Indonesia diketahui mendapatkan gugatan dari negara Eropa perihal larangan ekspor bijih nikel. Presiden Republik Indonesia, Joko Widodo, dengan tegas menyatakan tidak masalah bila Indonesia digugat dan harus hadir di persidangan yang dihelat WTO.

“Kalau ingin nikel silakan, tapi datang bawa pabriknya ke Indonesia, bawa industrinya, bawa teknologinya ke Indonesia,” ungkap Presiden Joko Widodo saat hadir di acara Pertemuan Tahunan Bank Indonesia (BI) secara virtual, Rabu (24/11/2021).

Read More

Jokowi mengaku akan terbuka dengan negara-negara luar soal pasokan nikel tetapi dengan syarat, negara-negara global bisa memboyong pasokan nikel bila mengolahnya terlebih dahulu di Tanah Air.

“Tidak sampai barang jadi juga tidak apa-apa kok.

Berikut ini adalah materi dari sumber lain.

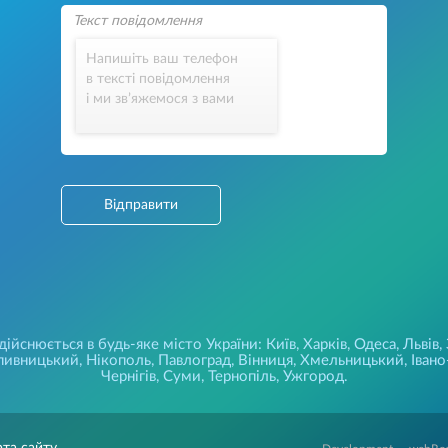
Напишіть ваш телефон
в тексті повідомлення
і ми зв’яжемося з вами
Відправити
йснюється в будь-яке місто України: Київ, Харків, Одеса, Львів,
ивницький, Нікополь, Павлоград, Вінниця, Хмельницький, Івано-
Чернігів, Суми, Тернопіль, Ужгород.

Setengah jadi juga boleh nanti baterainya dikerjakan di sana silakan, mobilnya di kerjakan di sana silakan,” kata Jokowi.

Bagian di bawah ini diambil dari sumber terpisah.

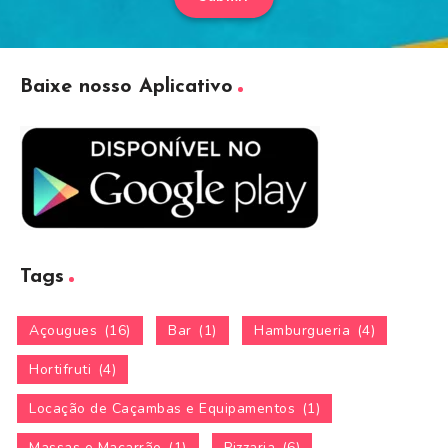
Baixe nosso Aplicativo
Tags
Açougues
(16)
Bar
(1)
Hamburgueria
(4)
Hortifruti
(4)
Locação de Caçambas e Equipamentos
(1)
Massas e Macarrão
(1)
Pizzaria
(6)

Selama ini, Indonesia diketahui mengekspor bijih nikel mentah dan malah mengimpor barang jadi nikel. Padahal, diketahui nikel di Indonesia adalah 30% cadangan dunia (US Gelogical Survey, 2020). Dan akhirnya, Indonesia memanfaatkan pengembangan sektor perindustrian ini menjadi lebih baik lewat hilirisasi industri nikel.

Dengan hilirisasi nikel, bijih nikel bisa diolah menjadi produk-produk turunan, baik yang setengah jadi hingga produk jadi.

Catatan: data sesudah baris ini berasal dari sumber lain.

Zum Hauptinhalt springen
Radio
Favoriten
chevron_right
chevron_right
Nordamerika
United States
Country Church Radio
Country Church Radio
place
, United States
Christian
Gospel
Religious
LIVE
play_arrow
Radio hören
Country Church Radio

Tetapi di saat Indonesia sudah mengembangkan industri mobil listrik, terlebih dengan didirikannya pabrik baterai kendaraan listrik, akan lebih efisien apabila proses pengolahan nikel seluruhnya dikerjakan di industri Tanah Air.

Sudah ada bukti nyata 2 negara luar yang tak masalah dengan larangan ekspor nikel dan berinvestasi di industri kendaraan listrik yaitu  Korea Selatan dan Tiongkok. Perusahaan LG asal Korsel tersebut telah berinvestasi sebesar Rp142 triliun di pembangunan Karawang New Industry City (KNIC), pabrik baterai kendaraan listrik yang dibangun di Karawang. Ada juga investasi dari CATL asal Tiongkok yang berinvestasi sebesar US$5,2 miliar atau Rp75,4 triliun.

Negara Eropa dapat mencontoh dua negara Asia yang bersedia mengikuti permintaan Indonesia untuk turut mengembangkan industri kendaran listrik di Tanah Air. Bila dirasa memindahkan pabrik terlalu ribet, hanya dengan ikut menanamkan modal atau investasi, negara-negara global juga bisa menikmati hasil dari industri kendaraan listrik Indonesia.